(WHAT THIS TASK INVOLVES) Filter the entries for the word "linejoin". Copy each line in which it occurs.

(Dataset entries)
§

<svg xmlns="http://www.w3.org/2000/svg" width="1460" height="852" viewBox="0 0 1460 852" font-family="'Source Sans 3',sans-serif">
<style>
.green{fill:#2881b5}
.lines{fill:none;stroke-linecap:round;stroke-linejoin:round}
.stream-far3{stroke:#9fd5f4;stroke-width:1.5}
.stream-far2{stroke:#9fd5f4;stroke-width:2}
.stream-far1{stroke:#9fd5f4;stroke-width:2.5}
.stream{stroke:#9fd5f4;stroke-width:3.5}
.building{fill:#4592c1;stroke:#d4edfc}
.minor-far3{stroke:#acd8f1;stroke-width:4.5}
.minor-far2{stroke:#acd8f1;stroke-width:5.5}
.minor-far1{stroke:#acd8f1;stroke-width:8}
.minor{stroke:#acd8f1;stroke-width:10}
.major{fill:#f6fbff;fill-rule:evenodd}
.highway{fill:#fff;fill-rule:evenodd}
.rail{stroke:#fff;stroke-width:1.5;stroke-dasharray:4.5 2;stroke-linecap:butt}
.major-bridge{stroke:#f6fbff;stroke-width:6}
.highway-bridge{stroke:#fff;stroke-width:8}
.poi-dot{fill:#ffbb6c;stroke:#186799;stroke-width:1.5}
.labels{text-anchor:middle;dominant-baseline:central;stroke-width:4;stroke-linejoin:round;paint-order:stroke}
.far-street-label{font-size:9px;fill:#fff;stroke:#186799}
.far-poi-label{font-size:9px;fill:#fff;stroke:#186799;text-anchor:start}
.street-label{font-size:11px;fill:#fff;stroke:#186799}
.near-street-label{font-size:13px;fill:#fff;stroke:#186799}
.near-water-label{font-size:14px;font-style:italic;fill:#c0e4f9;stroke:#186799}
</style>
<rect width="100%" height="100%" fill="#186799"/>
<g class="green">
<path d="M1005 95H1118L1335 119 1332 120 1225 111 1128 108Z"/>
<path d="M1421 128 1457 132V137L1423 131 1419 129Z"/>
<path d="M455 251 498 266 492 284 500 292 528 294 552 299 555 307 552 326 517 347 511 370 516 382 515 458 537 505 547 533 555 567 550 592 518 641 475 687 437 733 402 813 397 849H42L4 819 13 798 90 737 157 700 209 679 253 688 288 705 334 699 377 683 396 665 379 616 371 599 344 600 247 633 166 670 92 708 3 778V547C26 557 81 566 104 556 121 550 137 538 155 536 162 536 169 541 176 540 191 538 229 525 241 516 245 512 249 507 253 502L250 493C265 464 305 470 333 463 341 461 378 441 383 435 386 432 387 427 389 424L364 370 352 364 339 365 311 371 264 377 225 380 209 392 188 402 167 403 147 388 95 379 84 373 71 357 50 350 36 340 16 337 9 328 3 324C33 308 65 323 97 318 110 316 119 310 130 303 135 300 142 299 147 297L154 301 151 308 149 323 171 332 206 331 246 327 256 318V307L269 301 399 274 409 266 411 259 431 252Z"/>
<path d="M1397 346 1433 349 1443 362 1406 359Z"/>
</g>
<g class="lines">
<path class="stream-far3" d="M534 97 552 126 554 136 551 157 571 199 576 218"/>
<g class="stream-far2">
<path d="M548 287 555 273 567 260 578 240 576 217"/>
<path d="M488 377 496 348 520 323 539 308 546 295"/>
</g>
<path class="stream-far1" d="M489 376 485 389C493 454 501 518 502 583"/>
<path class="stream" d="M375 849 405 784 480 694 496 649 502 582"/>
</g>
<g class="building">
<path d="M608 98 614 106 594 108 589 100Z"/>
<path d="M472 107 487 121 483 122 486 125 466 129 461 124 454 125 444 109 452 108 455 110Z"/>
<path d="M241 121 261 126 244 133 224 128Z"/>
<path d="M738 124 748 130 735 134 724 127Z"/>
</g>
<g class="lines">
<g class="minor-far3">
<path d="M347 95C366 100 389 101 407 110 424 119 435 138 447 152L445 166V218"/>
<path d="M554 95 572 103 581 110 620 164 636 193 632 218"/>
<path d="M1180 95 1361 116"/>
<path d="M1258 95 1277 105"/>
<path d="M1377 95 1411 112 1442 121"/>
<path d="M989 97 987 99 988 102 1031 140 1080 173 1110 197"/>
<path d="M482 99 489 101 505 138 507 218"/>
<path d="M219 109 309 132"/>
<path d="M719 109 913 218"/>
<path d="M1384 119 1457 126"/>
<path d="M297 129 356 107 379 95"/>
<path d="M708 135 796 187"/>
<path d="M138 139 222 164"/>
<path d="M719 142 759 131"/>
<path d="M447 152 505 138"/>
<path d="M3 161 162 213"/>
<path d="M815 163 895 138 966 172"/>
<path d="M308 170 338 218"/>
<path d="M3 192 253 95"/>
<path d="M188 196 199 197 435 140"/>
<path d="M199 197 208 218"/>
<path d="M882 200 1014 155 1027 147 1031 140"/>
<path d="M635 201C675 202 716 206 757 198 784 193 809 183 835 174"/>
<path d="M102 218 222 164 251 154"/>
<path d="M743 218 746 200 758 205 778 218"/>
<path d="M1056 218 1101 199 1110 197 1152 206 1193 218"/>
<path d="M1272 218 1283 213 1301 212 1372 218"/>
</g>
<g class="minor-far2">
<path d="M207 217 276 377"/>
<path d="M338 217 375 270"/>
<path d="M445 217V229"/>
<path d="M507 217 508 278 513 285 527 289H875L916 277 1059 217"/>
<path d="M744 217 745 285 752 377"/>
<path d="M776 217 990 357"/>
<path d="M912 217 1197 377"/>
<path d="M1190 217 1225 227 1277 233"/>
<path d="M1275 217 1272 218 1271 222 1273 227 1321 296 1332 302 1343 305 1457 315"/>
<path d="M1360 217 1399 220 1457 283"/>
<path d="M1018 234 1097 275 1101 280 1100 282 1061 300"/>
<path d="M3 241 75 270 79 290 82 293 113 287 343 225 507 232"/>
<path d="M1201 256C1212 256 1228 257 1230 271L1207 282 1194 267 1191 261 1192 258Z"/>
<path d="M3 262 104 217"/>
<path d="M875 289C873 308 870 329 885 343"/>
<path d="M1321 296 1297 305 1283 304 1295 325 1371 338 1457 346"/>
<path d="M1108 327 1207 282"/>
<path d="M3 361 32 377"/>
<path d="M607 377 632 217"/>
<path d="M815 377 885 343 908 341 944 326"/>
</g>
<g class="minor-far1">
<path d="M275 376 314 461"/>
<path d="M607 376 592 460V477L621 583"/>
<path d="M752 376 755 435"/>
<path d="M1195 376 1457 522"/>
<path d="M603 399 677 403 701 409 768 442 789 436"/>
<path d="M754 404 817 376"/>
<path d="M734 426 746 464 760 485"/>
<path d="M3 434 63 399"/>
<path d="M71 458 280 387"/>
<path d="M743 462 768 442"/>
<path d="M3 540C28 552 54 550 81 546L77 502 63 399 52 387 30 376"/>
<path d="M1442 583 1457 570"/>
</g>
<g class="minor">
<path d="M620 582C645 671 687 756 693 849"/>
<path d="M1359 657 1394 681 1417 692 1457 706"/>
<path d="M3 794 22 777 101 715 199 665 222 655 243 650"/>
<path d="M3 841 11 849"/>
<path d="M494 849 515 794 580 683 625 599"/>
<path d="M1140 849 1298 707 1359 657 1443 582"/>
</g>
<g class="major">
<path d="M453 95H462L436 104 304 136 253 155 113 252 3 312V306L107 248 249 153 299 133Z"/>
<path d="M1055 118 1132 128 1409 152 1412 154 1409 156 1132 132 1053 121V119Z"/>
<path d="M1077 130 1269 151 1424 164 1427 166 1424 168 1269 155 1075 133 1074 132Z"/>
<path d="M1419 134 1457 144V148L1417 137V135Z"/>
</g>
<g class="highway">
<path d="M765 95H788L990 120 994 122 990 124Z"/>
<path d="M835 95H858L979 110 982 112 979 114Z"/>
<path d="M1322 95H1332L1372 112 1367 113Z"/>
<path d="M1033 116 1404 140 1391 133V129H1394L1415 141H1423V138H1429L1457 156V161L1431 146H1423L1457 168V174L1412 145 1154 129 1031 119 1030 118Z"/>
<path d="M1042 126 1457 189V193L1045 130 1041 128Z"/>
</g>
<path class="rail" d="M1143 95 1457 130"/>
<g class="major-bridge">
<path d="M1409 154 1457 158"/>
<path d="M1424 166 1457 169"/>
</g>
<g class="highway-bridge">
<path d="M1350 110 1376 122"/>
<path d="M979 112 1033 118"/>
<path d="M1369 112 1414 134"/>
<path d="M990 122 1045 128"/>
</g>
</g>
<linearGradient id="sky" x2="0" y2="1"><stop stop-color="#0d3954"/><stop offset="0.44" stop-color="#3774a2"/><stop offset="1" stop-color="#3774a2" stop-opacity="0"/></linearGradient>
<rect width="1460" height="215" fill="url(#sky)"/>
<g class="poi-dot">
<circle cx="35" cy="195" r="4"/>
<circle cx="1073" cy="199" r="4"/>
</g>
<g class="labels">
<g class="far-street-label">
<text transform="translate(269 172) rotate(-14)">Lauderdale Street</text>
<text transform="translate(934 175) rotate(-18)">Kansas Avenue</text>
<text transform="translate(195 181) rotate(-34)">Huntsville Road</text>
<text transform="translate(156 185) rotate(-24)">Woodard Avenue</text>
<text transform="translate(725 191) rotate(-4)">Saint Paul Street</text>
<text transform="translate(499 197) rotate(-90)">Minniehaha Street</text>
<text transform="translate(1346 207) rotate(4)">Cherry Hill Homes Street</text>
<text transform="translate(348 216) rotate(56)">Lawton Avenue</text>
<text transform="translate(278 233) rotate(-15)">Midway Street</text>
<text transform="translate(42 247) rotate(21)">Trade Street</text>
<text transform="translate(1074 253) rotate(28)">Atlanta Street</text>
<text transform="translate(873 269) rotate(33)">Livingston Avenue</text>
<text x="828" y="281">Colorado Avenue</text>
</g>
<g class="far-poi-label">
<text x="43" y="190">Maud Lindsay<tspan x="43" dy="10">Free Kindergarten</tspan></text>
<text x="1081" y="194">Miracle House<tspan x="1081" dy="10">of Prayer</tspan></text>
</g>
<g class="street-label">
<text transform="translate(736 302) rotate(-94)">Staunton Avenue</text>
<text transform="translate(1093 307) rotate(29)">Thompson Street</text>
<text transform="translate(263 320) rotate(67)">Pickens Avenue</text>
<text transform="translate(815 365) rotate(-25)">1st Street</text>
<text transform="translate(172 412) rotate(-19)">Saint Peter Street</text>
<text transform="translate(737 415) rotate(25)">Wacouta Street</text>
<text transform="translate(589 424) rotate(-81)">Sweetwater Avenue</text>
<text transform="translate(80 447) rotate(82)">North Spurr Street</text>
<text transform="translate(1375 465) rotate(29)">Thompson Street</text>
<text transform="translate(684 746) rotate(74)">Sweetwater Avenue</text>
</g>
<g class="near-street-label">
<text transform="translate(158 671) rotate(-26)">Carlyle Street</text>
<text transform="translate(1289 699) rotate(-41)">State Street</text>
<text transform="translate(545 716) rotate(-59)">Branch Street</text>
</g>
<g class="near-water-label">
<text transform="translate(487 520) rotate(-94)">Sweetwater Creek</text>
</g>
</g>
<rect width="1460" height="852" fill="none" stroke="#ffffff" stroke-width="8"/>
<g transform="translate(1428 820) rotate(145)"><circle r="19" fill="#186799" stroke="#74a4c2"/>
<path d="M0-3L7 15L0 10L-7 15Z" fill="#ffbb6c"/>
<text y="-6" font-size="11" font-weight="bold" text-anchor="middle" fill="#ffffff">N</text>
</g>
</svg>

§

(TASK ANSWER)
.lines{fill:none;stroke-linecap:round;stroke-linejoin:round}
.labels{text-anchor:middle;dominant-baseline:central;stroke-width:4;stroke-linejoin:round;paint-order:stroke}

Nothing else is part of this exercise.